Энтони выстрелил. Мексиканец успел перед смертью закрыть глаза и отвернуть голову вправо, и потому дырка размером с дайм[88] появилась в левой части лба. Свежей кровью запахло ещё сильнее.
– Надо будет теперь вырыть три могилы, – грустно выговорил итальянец. – А я надеялся промочить горло и отдохнуть.
– Нам не придётся ничего рыть. С месяц назад был сильный ветер. Он повалил старую ель. От корней осталась глубокая яма. Сбросим туда трупы и засыплем. Управимся за полчаса. – Морлок глянул с недоумением на Энтони и спросил: – Послушай, а для чего ты так долго разыгрывал эту сцену со слитком, с десятью долларами, с сумкой и тропинкой через лес? Мог бы сразу их и пристрелить ещё у дома. Уж пару ящиков мы бы с тобой как-нибудь бы донесли. И не пришлось бы отмывать от крови пол и стены.
– Знаешь, что самое страшное на фронте?
– Наверное, смерть?
– Нет. Ожидание смерти и неизвестность. Ты не знаешь, будешь ли жить через минуту, через час или через сутки. Возможно, ты погибнешь во сне, а может, доживёшь до окончания кровавой бойни и вернёшься домой живым и невредимым. Над тобой довлеет какая-то неведомая сила, распоряжающаяся твоей жизнью. Возможно, это Бог, а возможно, ещё кто-то. А судьбу этих чиканос[89] я решил ещё на складе, когда после убийства охранника пришлось увеличить их оплату вдвое. В противном случае они бы сорвали всё дело. А могли бы и копов навести в отместку… Вот я и растягивал удовольствие, понимая, что топтать землю им осталось совсем недолго. Разве это не высшее наслаждение?
– Я тебя понимаю, – осклабился Морлок и хрустнул костяшками пальцев. – Только это не пик блаженства. Есть кое-что получше.
– И что же? – скривив недоумённой гримасой рот, спросил Энтони.
– Например, довести человека до состояния крайнего отчаяния, затем подарить ему надежду на вполне реальное спасение и, дождавшись, когда он поверит в него всей душой и обрадуется, сообщить ему о неминуемой и мучительной смерти. Вот тут главное – заглянуть ему в глаза! А там – пропасть, там бездна страха! Ни один актёр не сыграет так, как твоя жертва… Дарить надежду и тут же её отбирать – огромное удовольствие.
– Такого я ещё не слыхал. Даже на фронте. – Итальянец поднял на собеседника недобрый взгляд и сказал: – Мы два чудовища.

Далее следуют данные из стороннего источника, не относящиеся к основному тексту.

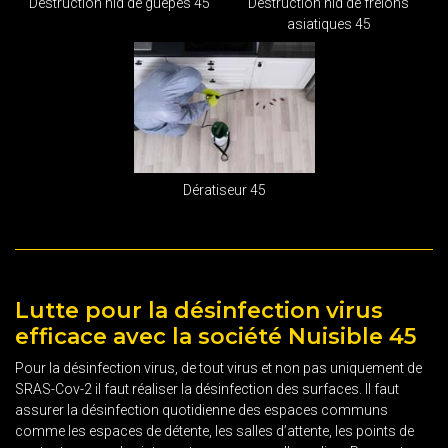
Destruction nid de guêpes 45
Destruction nid de frelons
asiatiques 45
Dératiseur 45
Lutte pour la désinfection virus
efficace avec la société Nuisible 45
Pour la désinfection virus, de tout virus et non pas uniquement de
SRAS-Cov-2 il faut réaliser la désinfection des surfaces. Il faut
assurer la désinfection quotidienne des espaces communs
comme les espaces de détente, les salles d’attente, les points de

Сдохнешь ты или я – земля лишь очистится.
Морлок приблизился к Энтони на шаг и сказал:
– Советую тебе выбросить из головы мысли о моей смерти. Я ведь тоже не терял зря время, пока тебя не было, и отвёз нотариусу два одинаковых письма, адресованных к разным получателям. Их либо отправят через три дня по указанным местам, либо я заберу письма до истечения этого срока. А знаешь, что там? Там указано место жительства всех твоих ближайших родственников, проживающих в Маленькой Италии[90]. Одно уйдёт в полицию, а другое – дону Винченцо Томмазини. Да-да, тому самому, который горит желанием отправить к праотцам киллера, расстрелявшего его ставленника – Мэтью Хилла, бывшего лидера профсоюза докеров Бруклинского порта. Насчёт быстроты реакции полиции я не очень уверен, а вот что касается твоих земляков из другой «семьи», то тут нет никаких сомнений, что, пока дон Томмазини доберётся до тебя, из твоих близких никого не останется.
– Послушай, беспалый, – перешагнув через труп мексиканца, зло выговорил итальянец. – А с чего это тебе взбрело в голову, что это моих рук дело?
– В тех письмах, что лежат у нотариуса, есть доказательства твоего «подвига», совершённого 5 октября. В это же время и почти в этом же месте, за углом на Пятой авеню, проходило открытие самого большого магазина одежды New Lifestyle. Туда, как тараканы, набежали фоторепортёры. Корреспондент из «Нью-Йорк дейли пост» делал увеличенные снимки манекенов на витрине, и между двумя из них оказался прохожий. У него на плече сумка, и можно прекрасно рассмотреть лицо. Виден шрам на левой щеке. Словом, это тот же самый герой битвы на Марне, чья улыбчивая физиономия красовалось на страницах «Нью-Йорк таймс». Усекаешь? Достаточно дону Томмазини увидеть эти две фотографии и прочесть пару строк, и ты, – он указал на тела убитых, – встретишься с этими мексиканцами.
Энтони громко высморкался прямо на труп Мигеля и сказал:
– Хватит трепаться. Давай убирать мертвяков, пока не застыли, а то потом намучаемся.
– С этим я сам справлюсь. Тебе надо срочно возвращаться в Нью-Йорк и укокошить ещё одного мерзавца.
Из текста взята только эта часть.